Separable equations are a special type of differential equation that are relatively straightforward to solve given their unique structure. In these equations, we can separate the variables to each side, isolating the terms involving one variable on one side of the equation and the terms involving the other variable on the opposite side. This makes them easier to integrate.

For example, consider the differential equation given in our exercise: \(\frac{d r}{d t}=r e^{-t}\). To separate the variables, we rearrange it so that all terms involving \(r\) are on one side, and all terms involving \(t\) are on the other. This manipulation gives us: \( \frac{1}{r} \, dr = e^{-t} \, dt \). Now each side of the equation only contains terms involving a single variable, making it ready for the next step: integration.

This technique, applicable only to separable equations, simplifies the integration process, as we no longer need to deal with mixed variables. Remember, not all differential equations can be separated, which makes recognizing when an equation is separable a useful skill.

Initial conditions are pivotal in finding a particular solution from a general solution, especially when solving differential equations. They are provided information about the state of the system at a specific point in time, allowing us to determine the constant of integration resulting from the indefinite integrals.In our exercise solution, after obtaining the general solution of the form \( \ln |r| = -e^{-t} + C \), we used the initial condition \( r(0) = 1 \) to solve for \(C\). Here, substituting \(t = 0\) and \(r = 1\) into the equation allows us to plug and solve for the unknown constant:

• Substitute into general equation: \( 1 = e^C e^{-1} \)
• Solve this expression to get \( e^C = e \).

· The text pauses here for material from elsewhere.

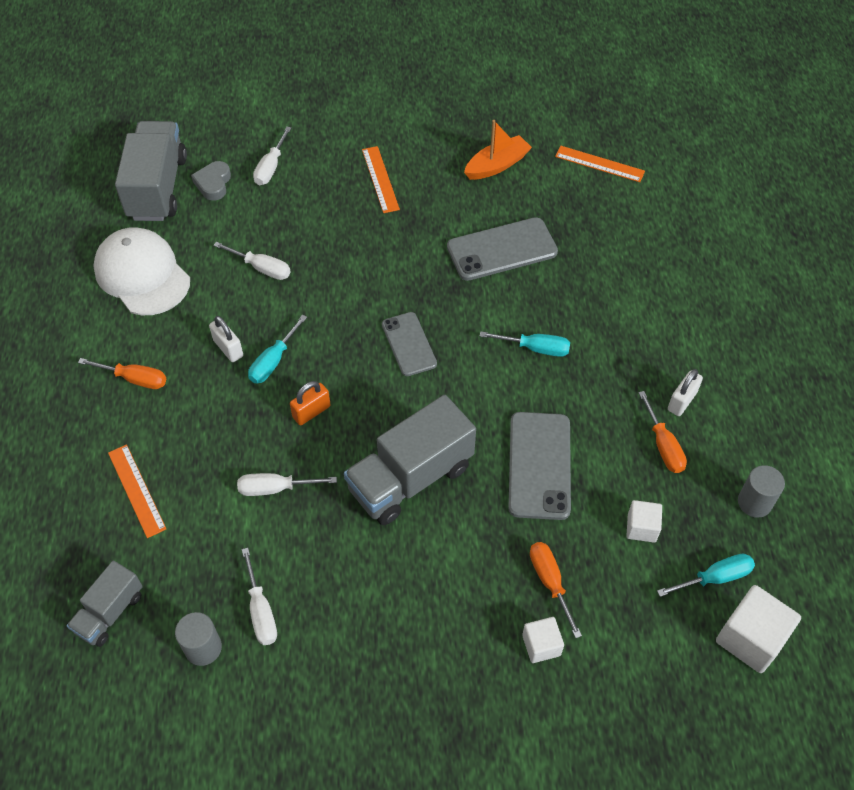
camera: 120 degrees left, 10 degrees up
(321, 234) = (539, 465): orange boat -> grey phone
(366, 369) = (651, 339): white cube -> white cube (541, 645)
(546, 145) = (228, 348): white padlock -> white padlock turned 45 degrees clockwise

This gives us \(C = 1\), which is then used to tailor the general solution to become a specific solution that fits the initial condition. Initial conditions are crucial because they ensure that the solution accurately reflects specific, real-world scenarios at a given initial state.

Integration plays a core role in solving differential equations, primarily because it reverses differentiation. When we integrate, we essentially 'undo' the process represented by the original differential equation, recovering the original function or a family of functions.In the problem we tackled, once the equation was separated into \( \frac{1}{r} \, dr = e^{-t} \, dt \), the next step was to integrate both sides:

• Left side: The integral of \(\frac{1}{r}\) with respect to \(r\) is \( \ln |r| \).
• Right side: The integral of \(e^{-t}\) with respect to \(t\) is \(-e^{-t}\).

These integrations lead to \( \ln |r| = -e^{-t} + C \), a general solution which includes an arbitrary constant \(C\).This constant appears because the integral of a function has an infinite number of antiderivatives, differing only by a constant. It's why we obtain a family of solutions unless we apply an initial condition to determine the specific solution. Integration transforms the separated equation into a solvable form, bringing us closer to the solution of the original differential problem.